Back in Foo, we create a constructor that accepts an IHelper instance for testing, and a default constructor that creates a new instance of HelperWrapper. (Ideally, you would use a DI container for this). Your class is now testable, and nothing is broken in your calling code.

public class Foo
{
private readonly IHelper _helper;
public Foo() : this(new HelperWrapper())
{
}
public Foo(IHelper helper)
{
_helper = helper;
}
public void Bar()
{
_helper.DoIt();
}
}

Testing Your Own Static Methods

What if you want to write a test for one of your own static methods, which itself calls out to other static methods?

public static class Foo
{
public static void Bar()
{
Helper.DoIt();
}
}

In this case, we can create an overload of the method under test that accepts an IHelperWrapper, and use the original method to create a concrete HelperWrapper to pass into that method.
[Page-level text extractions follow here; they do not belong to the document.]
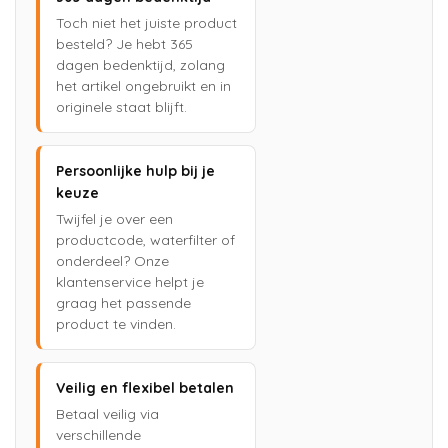
Toch niet het juiste product
besteld? Je hebt 365
dagen bedenktijd, zolang
het artikel ongebruikt en in
originele staat blijft.
Persoonlijke hulp bij je
keuze
Twijfel je over een
productcode, waterfilter of
onderdeel? Onze
klantenservice helpt je
graag het passende
product te vinden.
Veilig en flexibel betalen
Betaal veilig via
verschillende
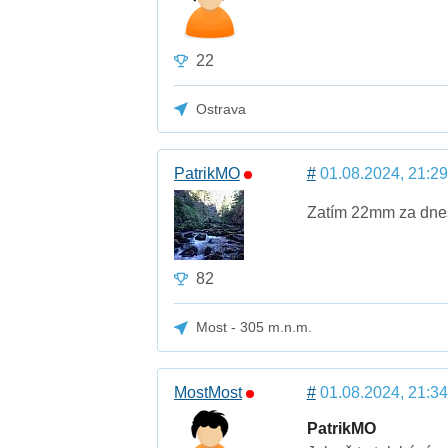
22
Ostrava
PatrikMO
#
01.08.2024, 21:29
Zatím 22mm za dne
82
Most - 305 m.n.m.
MostMost
#
01.08.2024, 21:34
PatrikMO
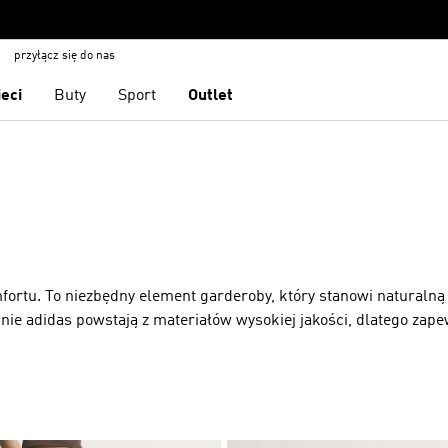
przyłącz się do nas
ieci
Buty
Sport
Outlet
fortu. To niezbędny element garderoby, który stanowi naturalną 
ie adidas powstają z materiałów wysokiej jakości, dlatego zape
ezależnie od tego, czy chodzisz w nich na siłownię, czy na miast
 eleganckim fasonem tworzą modne spodnie w stylu athleisure. Tu
edno, ale równie ważna jest różnorodność krojów. Nasza kolekcja
eż modeli z szerokimi nogawkami, a nawet sportowych dzwonów. 
wasz niezbędne drobiazgi, a regulacja w talii zapewni idealne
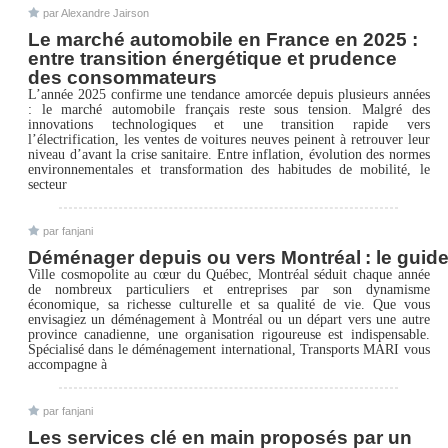
par Alexandre Jairson
Le marché automobile en France en 2025 :
entre transition énergétique et prudence
des consommateurs
L’année 2025 confirme une tendance amorcée depuis plusieurs années
: le marché automobile français reste sous tension. Malgré des
innovations technologiques et une transition rapide vers
l’électrification, les ventes de voitures neuves peinent à retrouver leur
niveau d’avant la crise sanitaire. Entre inflation, évolution des normes
environnementales et transformation des habitudes de mobilité, le
secteur
par fanjani
Déménager depuis ou vers Montréal : le guid
Ville cosmopolite au cœur du Québec, Montréal séduit chaque année
de nombreux particuliers et entreprises par son dynamisme
économique, sa richesse culturelle et sa qualité de vie. Que vous
envisagiez un déménagement à Montréal ou un départ vers une autre
province canadienne, une organisation rigoureuse est indispensable.
Spécialisé dans le déménagement international, Transports MARI vous
accompagne à
par fanjani
Les services clé en main proposés par un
This technique is called the method call form of dependency injection.

public static class Foo
{
public static void Bar()
{
Bar(new HelperWrapper());
}
public static void Bar(IHelper helper)
{
helper.DoIt();
}
}

And here is the corresponding unit test:

using Xunit;
using Moq;
public class FooTests
{
[Fact]
public void Bar_Invokes_Helper()
{
var mock = new Mock<IHelper>();
mock.Setup(x => x.DoIt());
Foo.Bar(mock.Object);
mock.VerifyAll();
}
}

Hopefully these techniques have given you some inspiration for tackling what can seem like an untestable legacy codebase. Using them, your team can start writing some tests to verify critical functionality without a drastic rewrite of your application. Remember though, that unit tests are only valuable if they are actually run. The best way is to use a build server to require a successful build and passing unit tests as a precondition for merging a code branch. Good luck!